→ WORK ORDER 1:
Rewrite the entries from the very beginning down to the line containing "José Ángel Gut", replacing "Feed" with "Fluxo" throughout and leaving everything else unchanged.

→ EXCERPT:
>>>>

Closed sirwolfgang closed 9 years ago

sirwolfgang commented 9 years ago

Currently the view's are being created in the schema that matches my username, and not in the public schema where the rest of my rails data is location.

ronen commented 9 years ago

schema_plus_views uses rails' underlying mechanism for specifying table names. So you can specify the view's name as myview or myschema.myview and it will generate the expected SQL (pg):

CREATE VIEW "viewname" AS ...
CREATE VIEW "myschema"."myview" AS ...

If you don't explicitly specify a schema, the choice of schema is left to pg's schema path mechanism.

sirwolfgang commented 9 years ago

I have adjusted my view to be in the correct place, but it still seems to be that there is an issue if the creation of a table and the creation of a view end in different schemas.

ronen commented 9 years ago

it still seems to be that there is an issue if the creation of a table and the creation of a view end in different schemas.

Yes, that does seem odd; but I don't see how schema_plus_views is specifically contributing to that, since it's just issuing the basic SQL and leaving it up to pg to deal with the schemas.

In fact, I'll guess that if you do an ordinary rails migration to create a table you'll find that the new tables are now likewise created by default in your username schema rather than in public. I.e. the issue isn't with schema_plus_views, but rather a change to your database setup since the rails tables were created.

According to http://www.postgresql.org/docs/current/static/ddl-schemas.html, the default schema search_path is "$user",public where

The first element specifies that a schema with the same name as the current user is to be searched. If no such schema exists, the entry is ignored. The second element refers to the public schema that we have seen already.

The first schema in the search path that exists is the default location for creating new objects. That is the reason that by default objects are created in the public schema.

Accordingly I would guess that the rails tables were created when you didn't have a schema matching your username, so the tables were created in the public schema. Then you (or something) defined a schema matching your username, so new items are now created in your username schema.

sirwolfgang commented 9 years ago

It looks like that might be the case. Thanks.

<<<<

→ WORK ORDER 2:
From the schema_plus_views discussion, retype everything from "The first element" down to "your username schema.".

→ DATASET RECORDS:

>>>>

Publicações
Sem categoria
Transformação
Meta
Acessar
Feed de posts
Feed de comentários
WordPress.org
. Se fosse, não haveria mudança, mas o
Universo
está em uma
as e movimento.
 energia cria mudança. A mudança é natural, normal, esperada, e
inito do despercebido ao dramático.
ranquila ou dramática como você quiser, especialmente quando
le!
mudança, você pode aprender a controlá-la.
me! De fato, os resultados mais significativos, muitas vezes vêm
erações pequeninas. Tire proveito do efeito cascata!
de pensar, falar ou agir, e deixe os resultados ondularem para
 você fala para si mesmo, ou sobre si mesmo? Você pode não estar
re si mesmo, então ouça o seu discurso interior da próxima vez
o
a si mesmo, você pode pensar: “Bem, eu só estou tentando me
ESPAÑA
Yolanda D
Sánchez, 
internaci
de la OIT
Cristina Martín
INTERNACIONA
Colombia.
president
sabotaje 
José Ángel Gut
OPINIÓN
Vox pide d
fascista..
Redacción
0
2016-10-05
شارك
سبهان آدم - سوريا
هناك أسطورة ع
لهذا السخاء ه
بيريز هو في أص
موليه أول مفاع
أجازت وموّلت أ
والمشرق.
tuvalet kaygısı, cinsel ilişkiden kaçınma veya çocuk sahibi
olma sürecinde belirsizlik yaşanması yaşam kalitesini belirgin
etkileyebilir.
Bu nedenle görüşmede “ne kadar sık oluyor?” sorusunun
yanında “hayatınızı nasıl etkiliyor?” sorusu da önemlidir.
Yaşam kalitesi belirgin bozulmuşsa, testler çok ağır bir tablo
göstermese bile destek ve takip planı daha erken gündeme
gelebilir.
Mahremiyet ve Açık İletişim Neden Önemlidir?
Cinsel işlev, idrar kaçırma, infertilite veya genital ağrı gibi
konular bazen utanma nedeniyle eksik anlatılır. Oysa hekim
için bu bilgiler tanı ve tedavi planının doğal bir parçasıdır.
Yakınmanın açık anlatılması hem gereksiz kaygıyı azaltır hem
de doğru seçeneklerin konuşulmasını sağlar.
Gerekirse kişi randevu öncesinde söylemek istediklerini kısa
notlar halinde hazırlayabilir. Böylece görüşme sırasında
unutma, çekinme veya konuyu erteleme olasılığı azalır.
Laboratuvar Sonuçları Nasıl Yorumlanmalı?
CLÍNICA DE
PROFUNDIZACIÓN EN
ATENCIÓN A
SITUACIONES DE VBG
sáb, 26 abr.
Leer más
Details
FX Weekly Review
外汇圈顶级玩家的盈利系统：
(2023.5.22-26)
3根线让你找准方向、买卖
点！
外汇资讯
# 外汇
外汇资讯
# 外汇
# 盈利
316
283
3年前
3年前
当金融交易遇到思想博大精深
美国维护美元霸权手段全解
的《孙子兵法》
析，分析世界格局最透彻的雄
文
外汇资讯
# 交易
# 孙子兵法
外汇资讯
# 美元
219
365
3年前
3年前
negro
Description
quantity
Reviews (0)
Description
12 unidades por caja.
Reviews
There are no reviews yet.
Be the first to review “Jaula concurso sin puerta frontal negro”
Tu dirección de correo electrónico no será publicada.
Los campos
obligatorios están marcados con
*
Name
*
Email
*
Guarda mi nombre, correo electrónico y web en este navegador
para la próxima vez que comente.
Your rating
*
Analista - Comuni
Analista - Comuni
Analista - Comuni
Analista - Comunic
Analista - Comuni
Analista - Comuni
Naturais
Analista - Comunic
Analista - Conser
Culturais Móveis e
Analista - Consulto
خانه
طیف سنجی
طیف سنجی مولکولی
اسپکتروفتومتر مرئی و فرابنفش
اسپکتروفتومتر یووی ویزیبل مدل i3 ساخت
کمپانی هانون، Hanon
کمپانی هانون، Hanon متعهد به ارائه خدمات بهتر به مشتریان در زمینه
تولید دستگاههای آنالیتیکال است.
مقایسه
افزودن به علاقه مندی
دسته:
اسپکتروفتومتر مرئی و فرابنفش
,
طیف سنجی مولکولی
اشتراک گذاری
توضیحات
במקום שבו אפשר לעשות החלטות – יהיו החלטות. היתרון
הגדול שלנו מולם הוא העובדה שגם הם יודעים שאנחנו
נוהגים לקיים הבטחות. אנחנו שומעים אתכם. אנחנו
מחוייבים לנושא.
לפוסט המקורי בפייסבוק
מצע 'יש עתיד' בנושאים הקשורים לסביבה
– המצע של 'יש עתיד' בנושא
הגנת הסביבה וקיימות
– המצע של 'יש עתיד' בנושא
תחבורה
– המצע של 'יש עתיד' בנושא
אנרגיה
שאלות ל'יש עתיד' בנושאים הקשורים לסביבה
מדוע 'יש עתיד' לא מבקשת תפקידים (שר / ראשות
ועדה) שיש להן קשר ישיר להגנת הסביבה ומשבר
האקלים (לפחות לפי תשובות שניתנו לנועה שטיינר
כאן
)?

<<<<

→ ANSWER BOX 1:
Publicações
Sem categoria
Transformação
Meta
Acessar
Fluxo de posts
Fluxo de comentários
WordPress.org
. Se fosse, não haveria mudança, mas o
Universo
está em uma
as e movimento.
 energia cria mudança. A mudança é natural, normal, esperada, e
inito do despercebido ao dramático.
ranquila ou dramática como você quiser, especialmente quando
le!
mudança, você pode aprender a controlá-la.
me! De fato, os resultados mais significativos, muitas vezes vêm
erações pequeninas. Tire proveito do efeito cascata!
de pensar, falar ou agir, e deixe os resultados ondularem para
 você fala para si mesmo, ou sobre si mesmo? Você pode não estar
re si mesmo, então ouça o seu discurso interior da próxima vez
o
a si mesmo, você pode pensar: “Bem, eu só estou tentando me
ESPAÑA
Yolanda D
Sánchez, 
internaci
de la OIT
Cristina Martín
INTERNACIONA
Colombia.
president
sabotaje 
José Ángel Gut

→ ANSWER BOX 2:
The first element specifies that a schema with the same name as the current user is to be searched. If no such schema exists, the entry is ignored. The second element refers to the public schema that we have seen already.

The first schema in the search path that exists is the default location for creating new objects. That is the reason that by default objects are created in the public schema.

Accordingly I would guess that the rails tables were created when you didn't have a schema matching your username, so the tables were created in the public schema. Then you (or something) defined a schema matching your username, so new items are now created in your username schema.